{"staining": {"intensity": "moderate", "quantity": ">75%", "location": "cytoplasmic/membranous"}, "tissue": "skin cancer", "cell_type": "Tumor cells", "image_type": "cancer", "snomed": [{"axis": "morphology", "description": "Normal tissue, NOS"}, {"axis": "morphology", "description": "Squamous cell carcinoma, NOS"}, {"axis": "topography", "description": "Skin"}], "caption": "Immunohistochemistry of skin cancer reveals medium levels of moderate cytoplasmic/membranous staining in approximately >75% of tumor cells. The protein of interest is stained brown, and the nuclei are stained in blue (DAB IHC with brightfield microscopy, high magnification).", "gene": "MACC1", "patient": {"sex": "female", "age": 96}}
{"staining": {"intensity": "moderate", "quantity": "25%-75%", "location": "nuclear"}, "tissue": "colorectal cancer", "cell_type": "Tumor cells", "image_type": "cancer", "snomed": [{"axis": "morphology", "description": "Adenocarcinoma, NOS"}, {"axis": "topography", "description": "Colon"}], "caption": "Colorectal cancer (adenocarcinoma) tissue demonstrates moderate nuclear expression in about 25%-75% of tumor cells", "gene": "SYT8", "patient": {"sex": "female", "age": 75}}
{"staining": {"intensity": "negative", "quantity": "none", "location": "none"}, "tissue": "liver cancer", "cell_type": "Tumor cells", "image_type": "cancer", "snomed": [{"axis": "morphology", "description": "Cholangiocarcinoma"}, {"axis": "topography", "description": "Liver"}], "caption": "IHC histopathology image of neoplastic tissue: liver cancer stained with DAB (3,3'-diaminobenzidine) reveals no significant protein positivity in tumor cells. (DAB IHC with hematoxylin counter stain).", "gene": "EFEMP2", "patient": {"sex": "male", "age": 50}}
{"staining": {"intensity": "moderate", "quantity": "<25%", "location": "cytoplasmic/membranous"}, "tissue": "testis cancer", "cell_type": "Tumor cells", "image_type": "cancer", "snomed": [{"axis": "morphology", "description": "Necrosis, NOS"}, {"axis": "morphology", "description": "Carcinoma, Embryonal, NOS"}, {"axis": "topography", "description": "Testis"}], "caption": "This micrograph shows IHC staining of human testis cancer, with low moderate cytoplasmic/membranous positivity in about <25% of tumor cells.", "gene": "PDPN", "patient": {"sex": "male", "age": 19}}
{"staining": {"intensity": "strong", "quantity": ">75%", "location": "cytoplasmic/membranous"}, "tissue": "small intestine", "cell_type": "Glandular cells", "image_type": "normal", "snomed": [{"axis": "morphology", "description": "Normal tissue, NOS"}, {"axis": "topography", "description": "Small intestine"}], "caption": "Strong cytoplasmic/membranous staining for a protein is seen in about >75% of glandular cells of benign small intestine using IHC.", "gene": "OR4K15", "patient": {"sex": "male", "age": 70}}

## To do
Type out the full listing again, exactly as given.

## Answer section
{"staining": {"intensity": "moderate", "quantity": ">75%", "location": "cytoplasmic/membranous"}, "tissue": "skin cancer", "cell_type": "Tumor cells", "image_type": "cancer", "snomed": [{"axis": "morphology", "description": "Normal tissue, NOS"}, {"axis": "morphology", "description": "Squamous cell carcinoma, NOS"}, {"axis": "topography", "description": "Skin"}], "caption": "Immunohistochemistry of skin cancer reveals medium levels of moderate cytoplasmic/membranous staining in approximately >75% of tumor cells. The protein of interest is stained brown, and the nuclei are stained in blue (DAB IHC with brightfield microscopy, high magnification).", "gene": "MACC1", "patient": {"sex": "female", "age": 96}}
{"staining": {"intensity": "moderate", "quantity": "25%-75%", "location": "nuclear"}, "tissue": "colorectal cancer", "cell_type": "Tumor cells", "image_type": "cancer", "snomed": [{"axis": "morphology", "description": "Adenocarcinoma, NOS"}, {"axis": "topography", "description": "Colon"}], "caption": "Colorectal cancer (adenocarcinoma) tissue demonstrates moderate nuclear expression in about 25%-75% of tumor cells", "gene": "SYT8", "patient": {"sex": "female", "age": 75}}
{"staining": {"intensity": "negative", "quantity": "none", "location": "none"}, "tissue": "liver cancer", "cell_type": "Tumor cells", "image_type": "cancer", "snomed": [{"axis": "morphology", "description": "Cholangiocarcinoma"}, {"axis": "topography", "description": "Liver"}], "caption": "IHC histopathology image of neoplastic tissue: liver cancer stained with DAB (3,3'-diaminobenzidine) reveals no significant protein positivity in tumor cells. (DAB IHC with hematoxylin counter stain).", "gene": "EFEMP2", "patient": {"sex": "male", "age": 50}}
{"staining": {"intensity": "moderate", "quantity": "<25%", "location": "cytoplasmic/membranous"}, "tissue": "testis cancer", "cell_type": "Tumor cells", "image_type": "cancer", "snomed": [{"axis": "morphology", "description": "Necrosis, NOS"}, {"axis": "morphology", "description": "Carcinoma, Embryonal, NOS"}, {"axis": "topography", "description": "Testis"}], "caption": "This micrograph shows IHC staining of human testis cancer, with low moderate cytoplasmic/membranous positivity in about <25% of tumor cells.", "gene": "PDPN", "patient": {"sex": "male", "age": 19}}
{"staining": {"intensity": "strong", "quantity": ">75%", "location": "cytoplasmic/membranous"}, "tissue": "small intestine", "cell_type": "Glandular cells", "image_type": "normal", "snomed": [{"axis": "morphology", "description": "Normal tissue, NOS"}, {"axis": "topography", "description": "Small intestine"}], "caption": "Strong cytoplasmic/membranous staining for a protein is seen in about >75% of glandular cells of benign small intestine using IHC.", "gene": "OR4K15", "patient": {"sex": "male", "age": 70}}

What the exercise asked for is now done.